On March 25, 2021, Team Europe, in collaboration with the Governors of Kenya’s six coastal counties, the Ministry of Devolution, and the Blue Economy Secretariat, launched the Go Blue initiative in Kenya. The four-year initiative aims to conserve Kenya’s coastal habitats while also generating environmentally sustainable employment in recycling, tourism, and small-scale fishing. It aims to create more than 3,000 jobs for youth and women in six coastal counties by fostering a “sustainable blue economy.”
The blue economy is based on natural resources derived from marine and coastal ecosystems, and Kenya’s coast is rich in untapped maritime resources. The program’s ultimate goal is to unlock the potential of sea-land opportunities in coastal cities for long-term, inclusive, and sustainable economic development with job creation.
Go Blue Growth seeks to accelerate long-term, inclusive, and sustainable economic growth in urban coastal areas, with a positive effect on job creation and jobs, especially for young people and women. Three pillars support this specific goal: Skills and Value Chain, Fisheries and Agriculture, and Cultural Heritage and Tourism. Go Blue also aims to mainstream the conservation and sustainable use of the coastal urban and marine environment in policy and behavioural planning and management, particularly for young people and women, in direct relation to sustained, inclusive, and sustainable economic growth and coastal tourism, as well as climate change mitigation and adaptation steps. A healthy and stable maritime territory in Kenya is essential for further developing and expanding a vibrant blue economy while also improving the lives and livelihoods of coastal communities through new income-generating activities and opportunities.
The European Union has provided Go Blue with a grant of 25 million Euros. France, Germany, Italy, and Portugal, four EU Member States, will have technical expertise on economic development. While two UN organizations, the United Nations Environment Programme (UNEP) and UN-Habitat, will ensure that interventions are in line with environmental protection and urban planning priorities and that the project aids coastal cities and communities in adapting to climate change adverse effects. Kenya’s marine and coastal ecosystems are highly important in terms of ecosystem services, and many people depend on them for their livelihoods. Rather than depleting or polluting these resources, Kenya is attempting to find ways to exploit and preserve them through the “Go Blue Initiative”.

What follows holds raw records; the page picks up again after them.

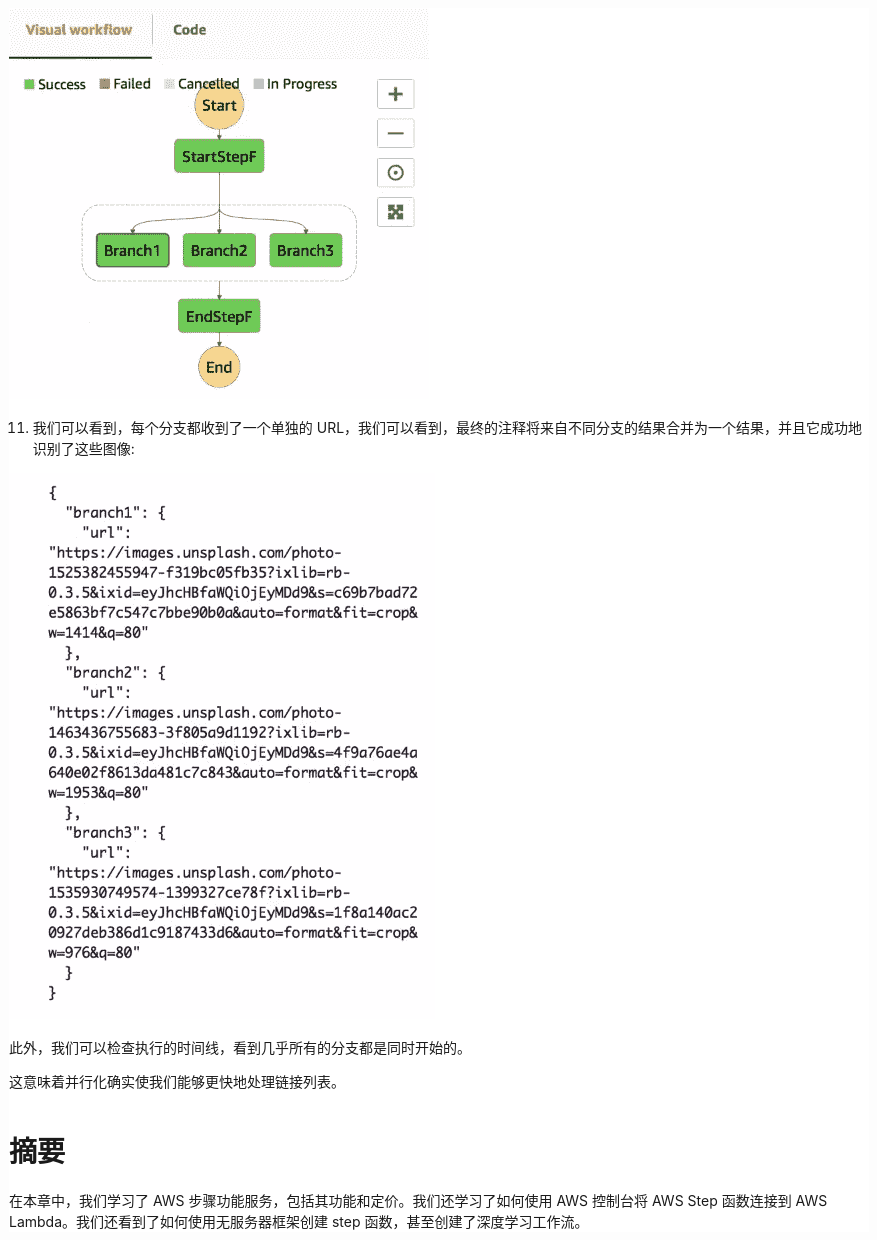 ![](img/7432b778-a596-4b95-90c2-de0d4257f6b0.png)

11.  我们可以看到，每个分支都收到了一个单独的 URL，我们可以看到，最终的注释将来自不同分支的结果合并为一个结果，并且它成功地识别了这些图像:

![](img/74d04458-0193-4cda-9049-e2770a6e231d.png)

此外，我们可以检查执行的时间线，看到几乎所有的分支都是同时开始的。

这意味着并行化确实使我们能够更快地处理链接列表。

<title>Summary</title>  

# 摘要

在本章中，我们学习了 AWS 步骤功能服务，包括其功能和定价。我们还学习了如何使用 AWS 控制台将 AWS Step 函数连接到 AWS Lambda。我们还看到了如何使用无服务器框架创建 step 函数，甚至创建了深度学习工作流。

Climate change and pollution are putting rising pressure on maritime ecosystems around the world, including those in Kenya. Along its coast, Kenya has a wealth of untapped maritime resources. Go Blue will concentrate on assisting coastal cities in developing those services in a way that is both equitable and beneficial to women and youth. The initiative will promote inclusive, integrated, and sustainable economic growth by fostering new job streams such as small-scale fishing, waste processing, aquaculture, and tourism, as well as technical skills in blue economy sectors, strengthening supply chains, and addressing regional bottlenecks.
It will also support coastal counties’ efforts to establish integrated land-sea planning and management approaches that prioritize the restoration of key coastal and marine habitats. Finally, Kenya’s Coast Guard would be better equipped to protect maritime properties. To achieve a sustainable blue economy, different levels of government must collaborate on integrated urban planning solutions–both on land and in water–while taking into account various sectors.
Go Blue will be implemented in collaboration with national ministries such as the Blue Economy Secretariat, Ministry of Agriculture and Fisheries, Kenya Coast Guard Service, Ministry of Interior, Ministry of Transport, and Bandari Maritime Academy, as well as the Jumuiya ya Kaunti za Pwani – Kenya’s coast regional counties Economic Development Organization.
UN-Habitat and the United Nations Environment Programme (UNEP) will assist the six countries in implementing three methodologies. First, a land-sea planning and management structure that is integrated and ecosystem-based, which will enhance spatial planning second with mapping, data collection, and review for urban planning and ecosystem evaluations, and finally a regional land-sea vision to prioritize blue economy-related issues. This information will be fed into each county’s GIS data lab, as well as a regional GIS data hub, in order to improve data collection and analysis on land-use changes, urbanization and environmental change trends, marine and coastal natural assets, and human activity (e.g. fisheries, tourism, waste). Waste management, built wetlands, blue carbon, mangrove regeneration, spatial planning, and community empowerment will all be supported by the initiative. Through the initiative’s online knowledge-sharing network and training, the information and evidence from all activities will be used to promote replication in other Kenyan towns. In addition, as a result of the program, four counties could have created their own land-sea planning plans, and six groundbreaking activities that specifically contribute to the blue economy and land-sea planning would be financed by investors.